### [Input material]
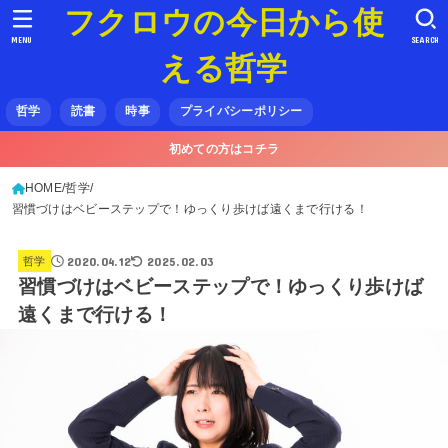
フクロウの今日から使
MENU
SEARCH
える哲学
哲学
読書
時事
プライバシーポリシー
初めての方はコチラ
HOME
哲学
習慣づけはベビーステップで！ゆっくり歩けば遠くまで行ける！
2020.04.12
2025.02.03
哲学
習慣づけはベビーステップで！ゆっくり歩けば
遠くまで行ける！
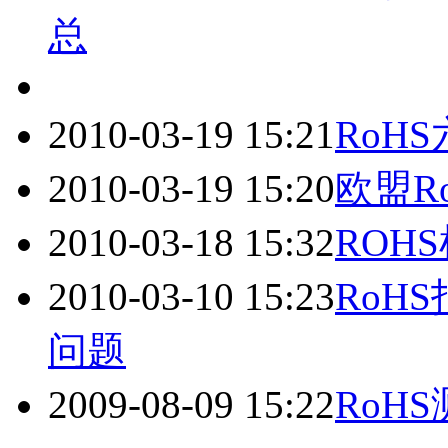
总
2010-03-19 15:21
RoH
2010-03-19 15:20
欧盟R
2010-03-18 15:32
ROH
2010-03-10 15:23
RoH
问题
2009-08-09 15:22
RoH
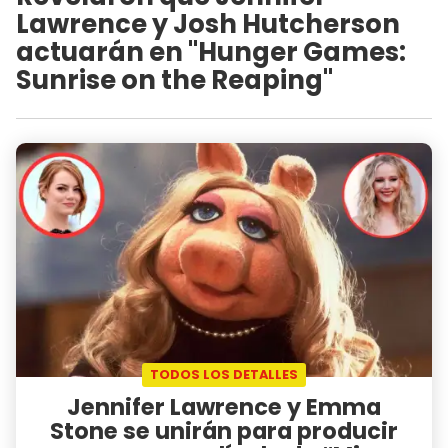
Lawrence y Josh Hutcherson
actuarán en "Hunger Games:
Sunrise on the Reaping"
TODOS LOS DETALLES
Jennifer Lawrence y Emma
Stone se unirán para producir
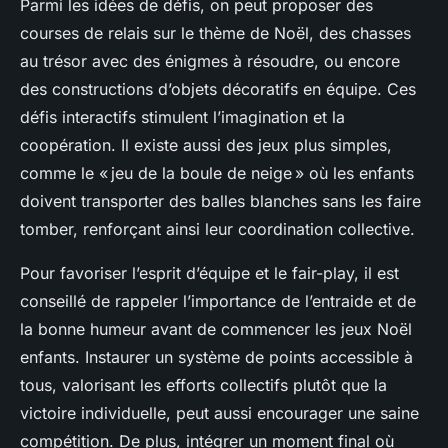
Parmi les idées de défis, on peut proposer des
courses de relais sur le thème de Noël, des chasses
au trésor avec des énigmes à résoudre, ou encore
des constructions d’objets décoratifs en équipe. Ces
défis interactifs stimulent l’imagination et la
coopération. Il existe aussi des jeux plus simples,
comme le « jeu de la boule de neige » où les enfants
doivent transporter des balles blanches sans les faire
tomber, renforçant ainsi leur coordination collective.
Pour favoriser l’esprit d’équipe et le fair-play, il est
conseillé de rappeler l’importance de l’entraide et de
la bonne humeur avant de commencer les jeux Noël
enfants. Instaurer un système de points accessible à
tous, valorisant les efforts collectifs plutôt que la
victoire individuelle, peut aussi encourager une saine
compétition. De plus, intégrer un moment final où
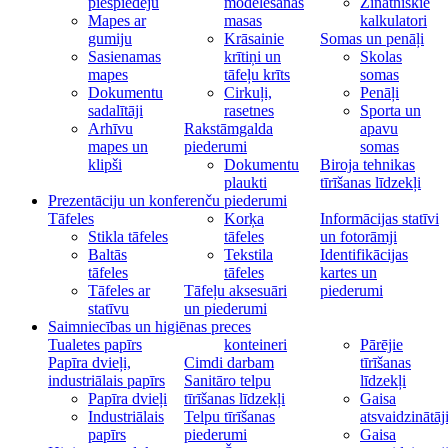
piespiedēju
modelēšanas
Zinātniskie
Mapes ar
masas
kalkulatori
gumiju
Krāsainie
Somas un penāļi
Sasienamas
krītiņi un
Skolas
mapes
tāfeļu krīts
somas
Dokumentu
Cirkuļi,
Penāļi
sadalītāji
rasetnes
Sporta un
Arhīvu
Rakstāmgalda
apavu
mapes un
piederumi
somas
klipši
Dokumentu
Biroja tehnikas
plaukti
tīrīšanas līdzekļi
Prezentāciju un konferenču piederumi
Tāfeles
Korķa
Informācijas statīvi
Stikla tāfeles
tāfeles
un fotorāmji
Baltās
Tekstila
Identifikācijas
tāfeles
tāfeles
kartes un
Tāfeles ar
Tāfeļu aksesuāri
piederumi
statīvu
un piederumi
Saimniecības un higiēnas preces
Tualetes papīrs
konteineri
Pārējie
Papīra dvieļi,
Cimdi darbam
tīrīšanas
industriālais papīrs
Sanitāro telpu
līdzekļi
Papīra dvieļi
tīrīšanas līdzekļi
Gaisa
Industriālais
Telpu tīrīšanas
atsvaidzinātāj
papīrs
piederumi
Gaisa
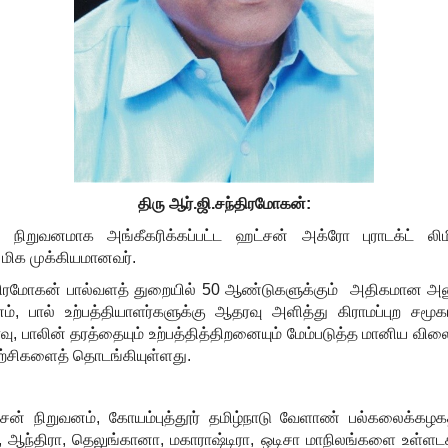
திரு ஆர்.ஜி.சந்திரமோகன்:
 நிறுவனமாக அங்கீகரிக்கப்பட்ட ஹட்சன் அக்ரோ புராடக்ட் லி
 மிக முக்கியமானவர்.
ந்திரமோகன் பால்வளத் துறையில்
50
ஆண்டுகளுக்கும் அதிகமான அனு
ம்
,
பால் உற்பத்தியாளர்களுக்கு ஆதரவு அளித்து கிராமப்புற சம
வு
,
பாலின் தரத்தையும் உற்பத்தித்திறனையும் மேம்படுத்த மானிய 
ற்சிகளைத் தொடங்கியுள்ளது.
சன் நிறுவனம்
,
கோயம்புத்தூர் தமிழ்நாடு வேளாண் பல்கலைக்க
,
ஆந்திரா
,
தெலுங்கானா
,
மகாராஷ்டிரா
,
ஒடிசா மாநிலங்களை உள்ளடக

### [Directions]
Would you please return all lines of the data that include the word "Lawrence"?

### [Exercise answer]
Lawrence y Josh Hutcherson
Jennifer Lawrence y Emma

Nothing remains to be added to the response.